## [SUPPLIED TEXT]
═══

I have an old set of nonstick aluminum pans that have gained scratches and lost their non-stick coating over the past several years.
There's nothing physically wrong with them except for those few microns of Teflon that are flaking off.
I'm wondering if I can scrub off the non-stick coating and season the pan as I do my cast iron skillet (coat with oil, then apply high heat in the oven).
I'd need to remove the handle when seasoning it, but that shouldn't be a problem as they're attached with screws, not rivets.
So - can I get that beautiful dark glossy patina on my aluminum pan, or is it destined to be a food magnet?
Wow, I am going to say no. I haven't research it that mush but my guess is it is a bad idea. Aluminum pans are cheap, I would just pick up a new one.
But to really answer your question. I don't really think you will be able to season an aluminum pan. I have a couple that I saute and pan fry with all the time that, even if I wasn't trying to intentionally season them they should have developed some sort of coating like a cast iron pan or carbon steel wok would do naturally over time.
It is possible that I just wash it to aggressively after use. I would say the only way to really know for sure would be to give it a try. But I wouldn't mess with the non-stick pan. Just buy a new aluminum pan.

═══

## [LISTED ENTRIES]

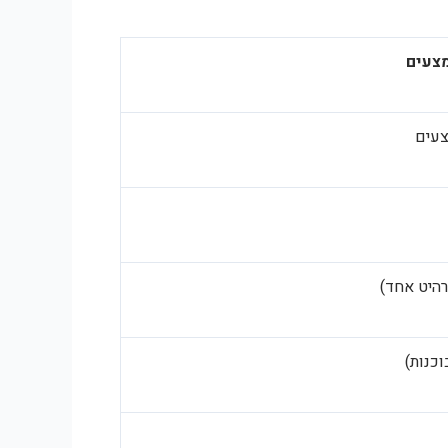
צעים
צעים
וכנות)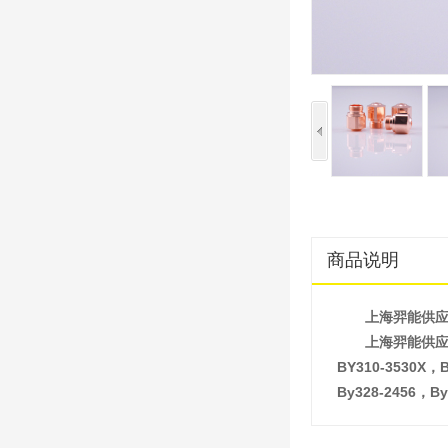
商品说明
上海羿能供
上海羿能供应百超
BY310-3530X，B
By328-2456，B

═══

## [WHAT THE EXERCISE ASKS]
Pick up the discussion on seasoning a stripped nonstick aluminum pan after its final reply, writing what comes next.

## [RESPONSE TO THIS TASK]
I've never heard of seasoning aluminum, but a casual search turned up similar suggestions that it's do-able. On the other hand, it is quite easy to cook in bare aluminum, and I find it easier to scrub of stuff that's seriously burned on, compared to stainless. Restaurants particularly like aluminum cookware because it's dirt cheap and conducts heat extremely well.
Personally, I don't think it's worth the hassle of scrubbing off all the nonstick layer. For something as fragile as a teflon coating, it proves remarkably difficult to fully expunge all traces of the nonstick coating, and the layers that help it adhere to the metal. Let us not forget that these layers contain toxic PFOA, so you'll want to get every last trace gone.
Seems like a bad use of time, when you can buy a brand new, NSF-certified aluminum pan for under $20.